Perel herself has felt a major shift in the way she practices therapy and the way she relates to her patients. Couples answer Zoom calls from bed; she’ll sometimes go on long walks while conducting a session. For the first time in her life, she doesn’t have an office, an experience she likens to being “a painter without a brush.” Said Perel, “I am myself in lockdown and I too experienced the isolation of being in a small room where I'm trying to have an opening to the world, through a conversation, right?”

Both of Perel’s podcasts—How’s Work? and Where Should We Begin?, which focuses on romantic couples—create that opening for listeners, inviting them to become a fly on the wall in her sessions and to take on the role of empathetic voyeurs to strangers’ problems. In the upcoming season, Perel speaks to a doctor on the brink of walking away from his profession, who is also struggling with the opacity of his wife’s mysterious government job. Then there’s the pair of lobbyists whose fight for racial equality ended up dividing them. And in what Perel describes as one of the season’s most important episodes, a newsroom of 75 journalists deals with unionization, a new editor-in-chief, and the stress of managing a breaking news cycle—all while working from home.

Listen to the exclusive trailer for season two of How’s Work? below.

The dynamics and topics discussed in each episode feel distinctive to each pair or group, but they always involve perennial themes. And considering that 31 percent of Americans have said their mental health has worsened during the pandemic, this opportunity for listeners to potentially hear similar dilemmas to their own play out in the lives of others—and hopefully gain a sense of clarity, solidarity, or empathy from that experience—feels more valuable than ever.

Perel is heartened that during a time of physical disconnect, she’s still been able to expand her reach and extend the benefits of her expertise to those who may not otherwise have access to mental health resources. “The podcast allows me to reach people all over the world, to democratize therapy to make it completely affordable.
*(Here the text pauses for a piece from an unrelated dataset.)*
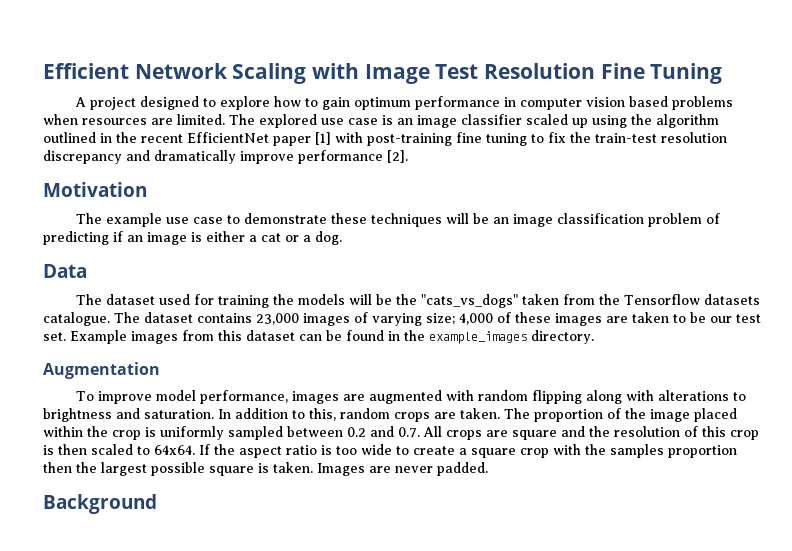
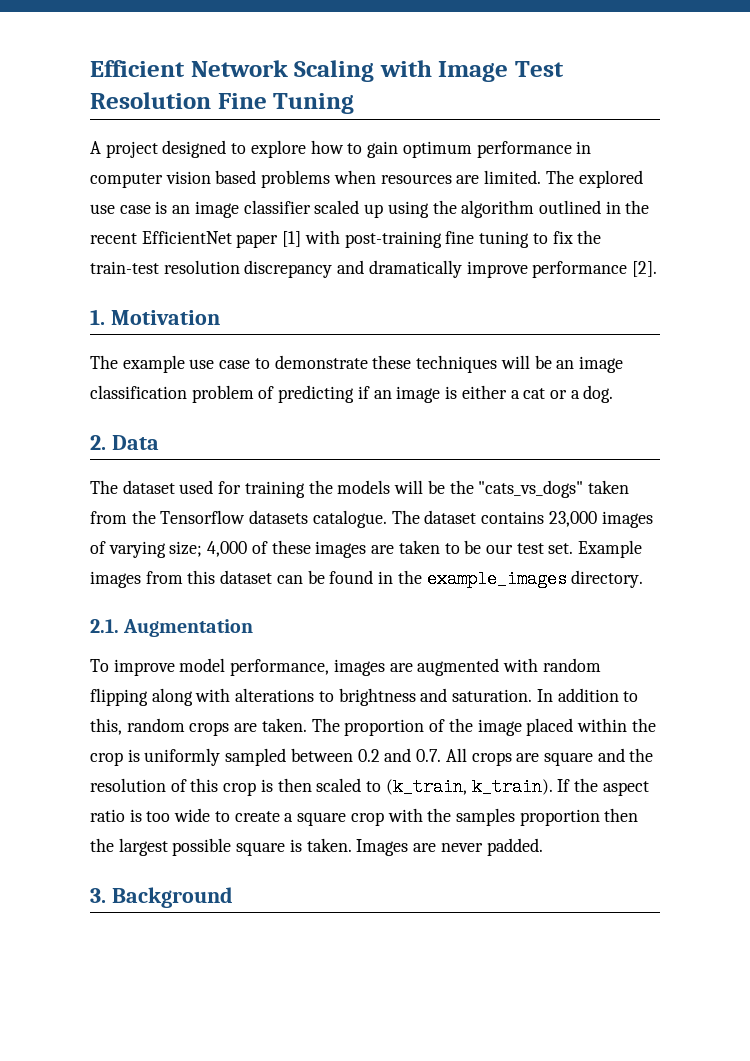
(408, 156) none -> [90,309,105,325] 1.
(342, 238) none -> [90,435,106,450] 2.
(594, 337) none -> [90,619,119,633] 2.1.
[154,445,195,455] 64x64. -> [385,778,553,796] (k_train, k_train).
(488, 469) none -> [90,888,106,903] 3.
It's totally free, to make it accessible, to make it inclusive,” said Perel. “In that sense, virtual therapy really becomes ... a public health campaign, and the podcast a relational health campaign.”

As Americans prepare to transition into a vaccinated world, Perel finds that the idea of returning to the workplace has become a particular locus of stress and anxiety. However, she’s optimistic that a healthier, more supportive working environment might blossom sooner than we think, especially as conversations about mental health between colleagues are slowly being destigmatized. “My public speaking has so increased this year, by being asked by all kinds of companies to come and speak about mental and relational health in the workplace,” Perel said. “People turned to their employers, especially at a time when sometimes they didn't feel like they could trust government or medical institutions. The person they relied on was their employer. And those employers who understood that trust and empathy are key components at this moment of their leadership created a very different morale in their company.”
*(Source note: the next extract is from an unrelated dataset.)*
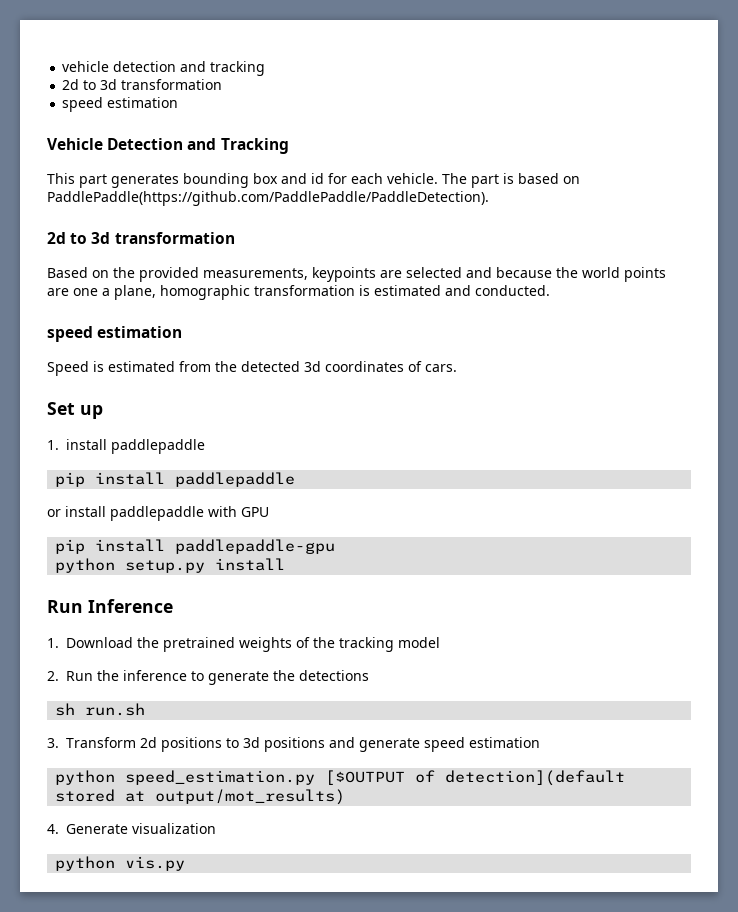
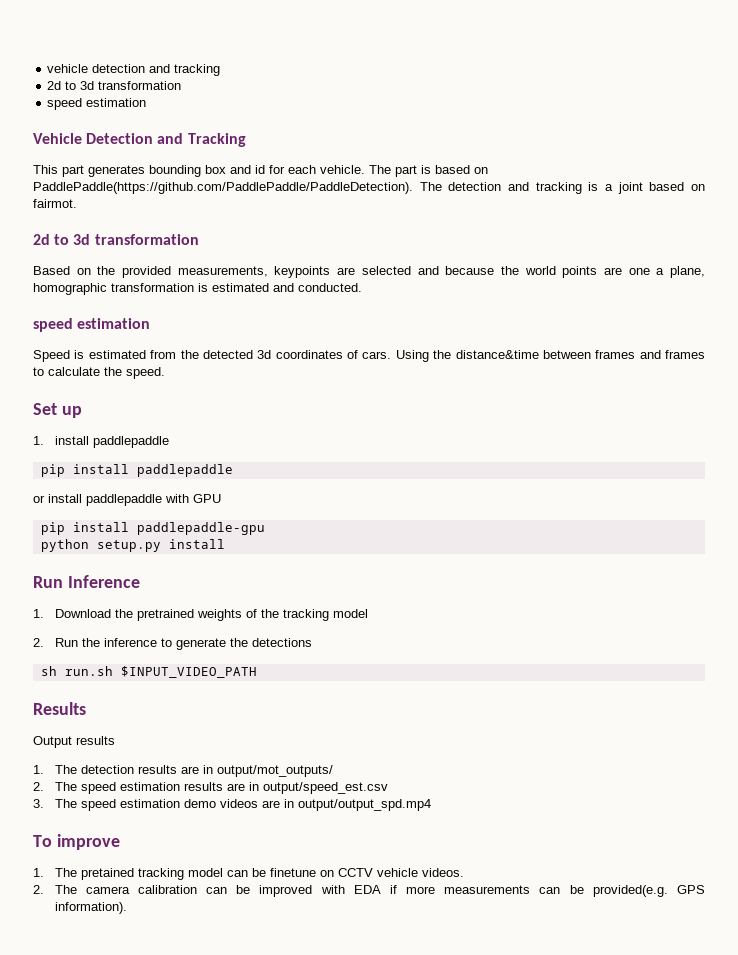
(489, 198) none -> [419,182,705,194] [33,199,77,208] The detection and tracking is a joint based on fairmot.
(457, 368) none -> [395,350,705,362] [33,367,165,379] Using the distance&time between frames and frames to calculate the speed.
[47,737,540,752] [55,770,626,786] [55,789,346,805] [47,823,216,834] [55,856,186,871] // 3. Transform 2d positions to 3d positions and generate speed estimation // python speed_estimation.py [$OUTPUT of detection](default stored at output/mot_results) // 4. Generate visualization // python vis.py -> [120,666,257,678] [33,702,86,715] [33,736,115,748] [33,765,333,777] [33,782,388,794] [33,799,431,811] [33,834,120,850] [33,868,464,880] [33,885,705,897] [54,902,127,914] $INPUT_VIDEO_PATH // Results // Output results // 1. The detection results are in output/mot_outputs/ // 2. The speed estimation results are in output/speed_est.csv // 3. The speed estimation demo videos are in output/output_spd.mp4 // To improve // 1. The pretained tracking model can be finetune on CCTV vehicle videos. // 2. The camera calibration can be improved with EDA if more measurements can be provided(e.g. GPS information).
She also stresses that one of the keys to healing will require a cultural shift from an individualistic perspective to ”mass mutual reliance,” in which we become, as a society, more comfortable relying on one another and asking for help.
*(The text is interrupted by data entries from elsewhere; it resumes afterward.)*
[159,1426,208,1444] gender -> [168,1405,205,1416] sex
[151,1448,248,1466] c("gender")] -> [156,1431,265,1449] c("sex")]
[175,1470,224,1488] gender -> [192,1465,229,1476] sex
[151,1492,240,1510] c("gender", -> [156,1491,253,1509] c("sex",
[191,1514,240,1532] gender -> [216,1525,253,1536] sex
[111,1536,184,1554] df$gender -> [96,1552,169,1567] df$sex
“When you face collective trauma, you respond with collective resilience, not individual resilience,” she said. “You need to rely on others and you need others who can rely on you. And [I’m] bringing in that notion of interdependence and mass mutual reliance as a major feature of mental health. It is the most important social connection. It is the most important factor to counter mental health issues. So that's not the only one, but it is the one that I know to promote.”